Seminar on statistical methods for modeling sequences of data, focusing primarily (but not exclusively) on language data.
| Level | Credits | Class Time Distribution | Prerequisites |
|---|---|---|---|
| UG | 3 | 2 1.5-hr cl | Some sort of AI/Data Mining/Computational Linguistics/Statistical Modeling course at the 600 level or higher. Basic knowledge of statistics is useful. |
| Discussion Faciliation | 20% |
| Participation | 40% |
| Final Project | 40% |
Thus, in this seminar we will explore the application of different kinds of statistical sequence models to different application domains.
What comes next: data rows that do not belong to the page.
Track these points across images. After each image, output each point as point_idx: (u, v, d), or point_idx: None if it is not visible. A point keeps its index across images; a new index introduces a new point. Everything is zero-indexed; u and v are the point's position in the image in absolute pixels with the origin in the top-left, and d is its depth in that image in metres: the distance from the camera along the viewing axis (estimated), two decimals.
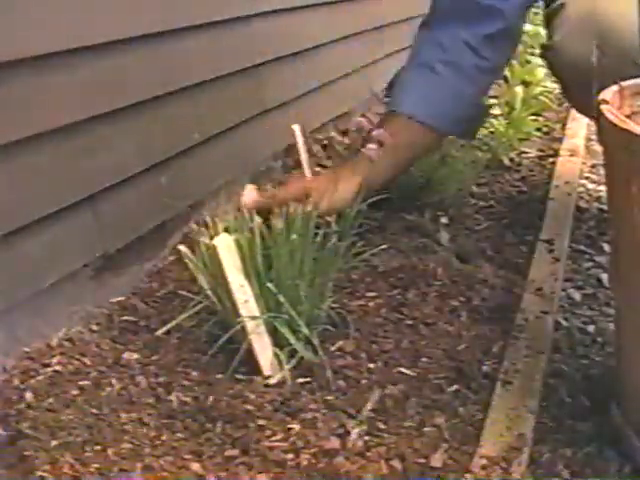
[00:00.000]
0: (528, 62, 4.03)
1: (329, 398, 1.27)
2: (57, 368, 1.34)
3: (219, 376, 1.32)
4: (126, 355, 1.39)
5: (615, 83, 1.15)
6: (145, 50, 1.71)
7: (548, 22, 1.85)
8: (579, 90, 1.74)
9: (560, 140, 2.90)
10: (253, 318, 1.31)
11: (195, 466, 1.11)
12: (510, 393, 1.27)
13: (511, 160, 2.65)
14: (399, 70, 1.95)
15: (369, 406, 1.25)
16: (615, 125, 1.02)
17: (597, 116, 1.10)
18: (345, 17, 2.97)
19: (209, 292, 1.41)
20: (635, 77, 1.20)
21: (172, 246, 1.82)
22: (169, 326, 1.41)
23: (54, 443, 1.14)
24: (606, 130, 1.07)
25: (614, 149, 1.07)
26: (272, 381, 1.31)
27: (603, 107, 1.08)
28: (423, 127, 1.78)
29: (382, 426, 1.21)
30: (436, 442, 1.17)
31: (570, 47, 1.69)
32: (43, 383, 1.30)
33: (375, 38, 3.28)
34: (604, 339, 1.52)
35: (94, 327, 1.49)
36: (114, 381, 1.31)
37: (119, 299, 1.60)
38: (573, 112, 3.29)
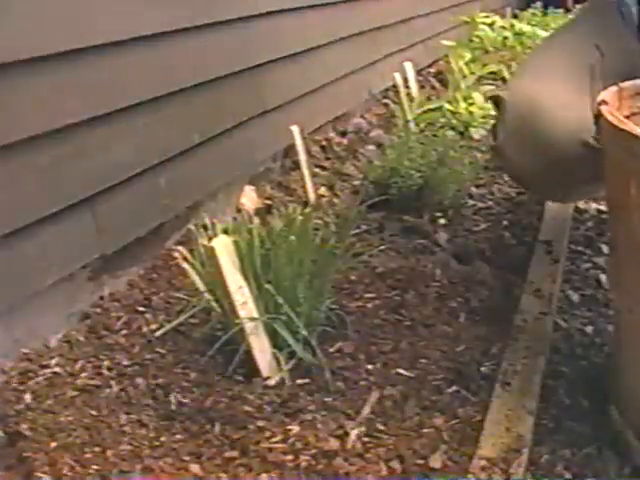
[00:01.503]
0: None
1: (328, 399, 1.27)
2: (56, 370, 1.34)
3: (218, 377, 1.33)
4: (125, 356, 1.39)
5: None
6: (144, 51, 1.70)
7: (495, 107, 1.81)
8: (530, 184, 1.79)
9: None
10: (252, 319, 1.31)
11: (194, 467, 1.11)
12: (509, 394, 1.27)
13: None
14: None
15: (368, 407, 1.25)
16: (614, 126, 1.02)
17: (596, 117, 1.10)
18: (344, 19, 2.97)
19: (207, 294, 1.41)
20: None
21: (170, 248, 1.82)
22: (168, 327, 1.41)
23: (53, 444, 1.14)
24: (605, 131, 1.07)
25: (613, 149, 1.07)
26: (271, 382, 1.31)
27: (602, 108, 1.08)
28: None
29: (381, 427, 1.21)
30: (435, 443, 1.17)
31: (511, 150, 1.68)
32: (42, 385, 1.30)
33: (373, 39, 3.28)
34: (603, 340, 1.52)
35: (92, 328, 1.49)
36: (113, 382, 1.31)
37: (117, 300, 1.60)
38: None
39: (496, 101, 1.73)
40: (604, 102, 1.10)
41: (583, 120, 1.37)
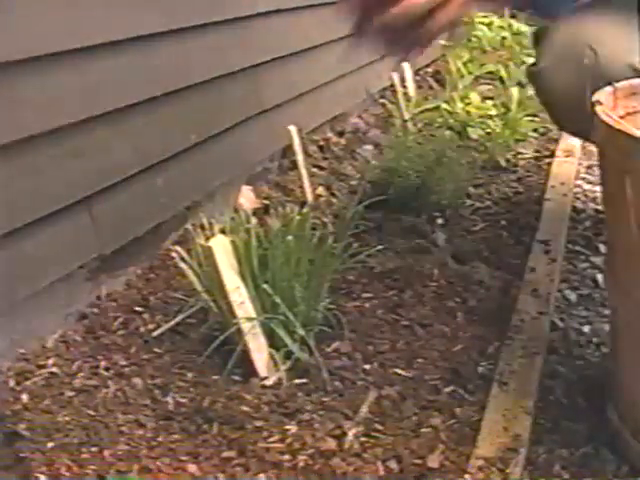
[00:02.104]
0: (524, 62, 4.03)
1: (325, 399, 1.27)
2: (53, 370, 1.35)
3: (215, 377, 1.33)
4: (122, 357, 1.39)
5: None
6: (141, 52, 1.71)
7: (535, 43, 1.84)
8: (565, 115, 1.76)
9: (556, 141, 2.91)
10: (249, 319, 1.31)
11: (192, 467, 1.12)
12: (506, 394, 1.27)
13: (507, 161, 2.65)
14: None
15: (365, 407, 1.25)
16: (609, 126, 1.02)
17: (591, 117, 1.10)
18: (342, 18, 2.97)
19: (205, 294, 1.41)
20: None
21: (168, 248, 1.82)
22: (165, 327, 1.42)
23: (50, 444, 1.15)
24: (600, 131, 1.07)
25: (609, 150, 1.08)
26: (268, 382, 1.31)
27: (597, 108, 1.08)
28: None
29: (378, 427, 1.21)
30: (433, 443, 1.17)
31: (555, 75, 1.69)
32: (39, 384, 1.30)
33: None
34: (600, 340, 1.52)
35: (90, 329, 1.49)
36: (110, 382, 1.31)
37: (115, 300, 1.60)
38: None
39: (537, 36, 1.74)
40: (599, 102, 1.10)
41: (631, 47, 1.37)
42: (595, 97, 1.13)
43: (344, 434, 1.18)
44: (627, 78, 1.41)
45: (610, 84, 1.17)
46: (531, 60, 1.82)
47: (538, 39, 1.78)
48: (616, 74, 1.52)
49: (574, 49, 1.61)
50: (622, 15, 1.54)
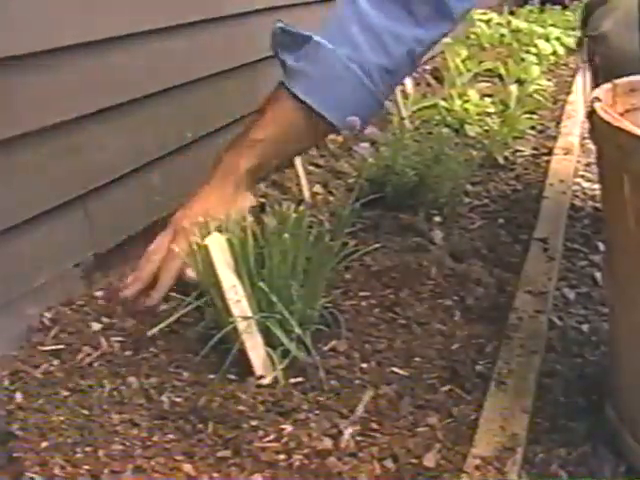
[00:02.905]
0: (523, 60, 4.04)
1: (322, 398, 1.27)
2: (47, 369, 1.34)
3: (211, 376, 1.32)
4: (117, 356, 1.39)
5: None
6: (137, 48, 1.70)
7: (588, 13, 1.84)
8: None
9: (555, 138, 2.91)
10: (245, 318, 1.31)
11: (187, 467, 1.11)
12: (504, 393, 1.27)
13: (505, 158, 2.65)
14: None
15: (362, 406, 1.25)
16: (608, 123, 1.02)
17: (589, 114, 1.10)
18: None
19: (201, 292, 1.41)
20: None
21: None
22: (161, 326, 1.41)
23: (44, 444, 1.14)
24: (599, 128, 1.06)
25: (607, 147, 1.07)
26: (264, 381, 1.30)
27: (596, 105, 1.08)
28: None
29: (375, 426, 1.21)
30: (429, 442, 1.17)
31: (618, 37, 1.71)
32: (33, 384, 1.29)
33: None
34: (598, 338, 1.52)
35: (85, 328, 1.48)
36: (105, 382, 1.31)
37: (110, 299, 1.59)
38: (568, 110, 3.30)
39: (591, 5, 1.78)
40: (597, 99, 1.10)
41: None
42: (594, 94, 1.13)
43: (340, 433, 1.18)
44: None
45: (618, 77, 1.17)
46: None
47: (592, 10, 1.79)
48: None
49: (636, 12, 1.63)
50: None
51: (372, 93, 1.63)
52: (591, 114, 1.08)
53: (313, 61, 1.60)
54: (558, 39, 4.85)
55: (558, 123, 3.15)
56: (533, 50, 4.41)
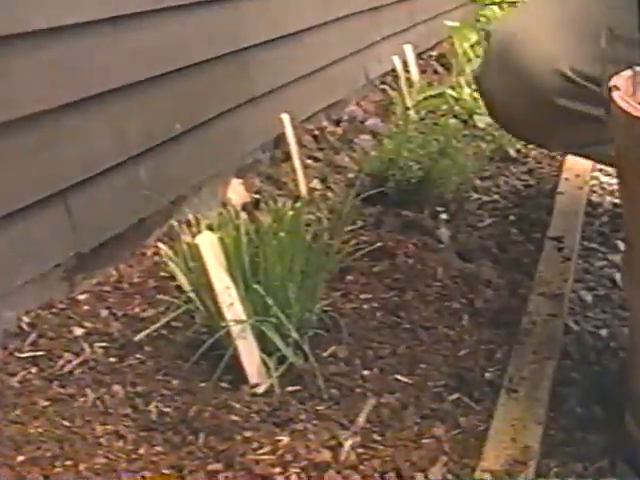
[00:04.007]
0: None
1: (320, 408, 1.27)
2: (25, 377, 1.34)
3: (202, 385, 1.33)
4: (101, 363, 1.39)
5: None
6: (123, 32, 1.71)
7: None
8: (501, 117, 1.86)
9: None
10: (239, 322, 1.31)
11: None
12: (515, 402, 1.27)
13: (517, 151, 2.65)
14: None
15: (363, 416, 1.25)
16: (627, 113, 1.02)
17: (607, 104, 1.10)
18: None
19: (191, 294, 1.41)
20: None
21: (152, 245, 1.82)
22: (148, 331, 1.42)
23: (20, 458, 1.14)
24: (618, 118, 1.07)
25: (626, 139, 1.08)
26: (259, 390, 1.31)
27: (615, 94, 1.08)
28: None
29: (377, 437, 1.21)
30: (435, 455, 1.17)
31: (488, 81, 1.77)
32: (9, 393, 1.29)
33: (371, 20, 3.29)
34: (618, 344, 1.52)
35: (66, 333, 1.49)
36: (88, 391, 1.31)
37: (93, 302, 1.60)
38: None
39: (486, 35, 1.82)
40: (616, 87, 1.10)
41: (564, 48, 1.37)
42: (612, 82, 1.13)
43: (340, 445, 1.18)
44: (556, 85, 1.44)
45: (624, 69, 1.17)
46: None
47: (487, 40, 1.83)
48: (544, 80, 1.56)
49: (507, 49, 1.65)
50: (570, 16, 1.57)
51: None
52: (608, 104, 1.09)
53: None
54: None
55: None
56: None
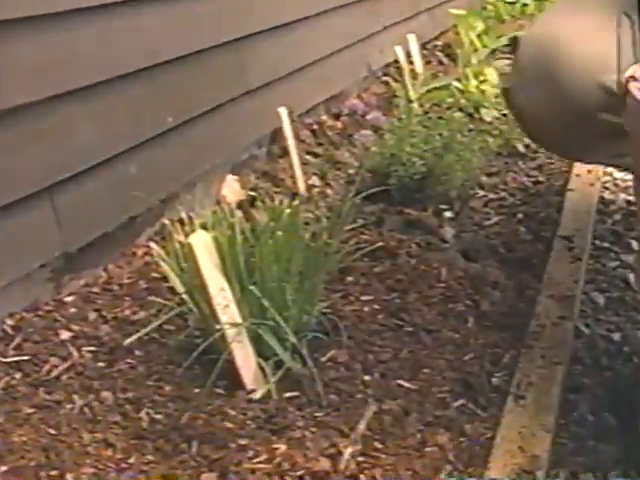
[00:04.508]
0: None
1: (319, 414, 1.28)
2: (9, 382, 1.34)
3: (196, 390, 1.33)
4: (89, 368, 1.39)
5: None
6: (110, 22, 1.70)
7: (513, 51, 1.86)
8: (538, 137, 1.83)
9: None
10: (234, 325, 1.31)
11: None
12: (523, 409, 1.27)
13: (526, 146, 2.65)
14: None
15: (364, 423, 1.25)
16: None
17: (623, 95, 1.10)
18: None
19: (184, 296, 1.41)
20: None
21: (142, 245, 1.82)
22: (139, 334, 1.42)
23: (3, 468, 1.14)
24: (633, 110, 1.07)
25: None
26: (255, 396, 1.31)
27: (631, 85, 1.08)
28: None
29: (378, 446, 1.21)
30: (439, 464, 1.17)
31: (521, 95, 1.72)
32: None
33: (372, 9, 3.29)
34: (631, 348, 1.53)
35: (52, 336, 1.49)
36: (75, 397, 1.31)
37: (81, 304, 1.60)
38: None
39: (515, 43, 1.76)
40: (633, 78, 1.10)
41: (605, 58, 1.36)
42: (628, 72, 1.13)
43: (339, 453, 1.18)
44: (599, 100, 1.41)
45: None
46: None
47: (515, 47, 1.80)
48: (588, 97, 1.54)
49: (541, 60, 1.63)
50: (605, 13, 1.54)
51: None
52: (624, 95, 1.08)
53: None
54: None
55: None
56: None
Language processing will play a focal point in our readings; however, based on the interests of the participants we will also include readings from other areas, especially if they are in line with research goals of group participants. The syllabus will be designed to be flexible to the needs of all concerned.
I'm taking the title a bit liberally: what I'm interested in is statistical methods applied to sequence data, even if the actual method does not explicitly model the sequence. For example, I'd like to do some reading up on maximum entropy models, which allow for long-range context in making local decisions within sequences.
Paper discussions: What I don't want is a powerpoint presentation of the papers under discussion. These almost inevitably lead to very one-sided presentations with little discussion. What I do want in this class is a dynamic discussion about the papers.
This year, I'm trying something new (at least to me). OSU has a website for each class at http://carmen.osu.edu. You'll need to log in using your OSU username and password. Then, go to CSE 788R04 under Winter 2006. Click on "Discussions" in the menubar. Post a message in the "sign in" section so that I can see that you found everything.
There are two discussion forums that we'll use regularly: "Paper discussions" and "Potential Papers to Read". In the latter, I'd like for you to post suggestions on papers that it might be good to read (particularly if you want to be the faciliator for that paper). Your assignment for Thursday is to post some potential papers to read.
Everyone is required to post a question (or multiple questions) to the discussion list by 8 pm the evening before the assigned readings. Participants should feel free to also write initial opinions, thoughts, etc. in the discussion list. In particular, questions of the type "I didn't understand X" or "Why would they do X when Y seems simpler/better/easier" are particularly welcome. Please remember that many of these papers are written for audiences other than you (i.e. people who are already expert in that area) and frankly I don't always understand everything that's in the paper. Getting these questions out in the open can help everyone get a better understanding, even for people who thought they understood the paper. :-)
The facilitator for the following day should read over the questions posed and select some subset of them for discussion. Then, in class, start off with a 5 minute summary of the paper, followed by opening the discussion with some of the questions posed. The facilitator is responsible for conducting the flow of the conversation and making sure that as many viewpoints are heard as possible.
Because of the number of people enrolled, we may find it easier to break into subgroups for part of the time and discuss some of the main points, then reconvene to accumulate what was discussed. Some topics may be more amenable for that (for example, if there are two opposing viewpoints in the papers presented).
Final projects: As noted above, students taking the class for credit are required to do a final project utilizing some sort of statistical sequence modeling. I am perfectly happy if this fits in with your normal research, however, it might be more interesting if you end up doing a cross-disciplinary group project. I'd like an informal project proposal by the end of the third week that we can discuss. The formal requirement will be to (a) submit a two-page extended abstract of your work by the end of week 8, to be judged by a program committee of your peers, (b) present your work (possibly in progress) at the end of the quarter, and (c) turn in a final paper in the conference format of your choice. There will be no final exam.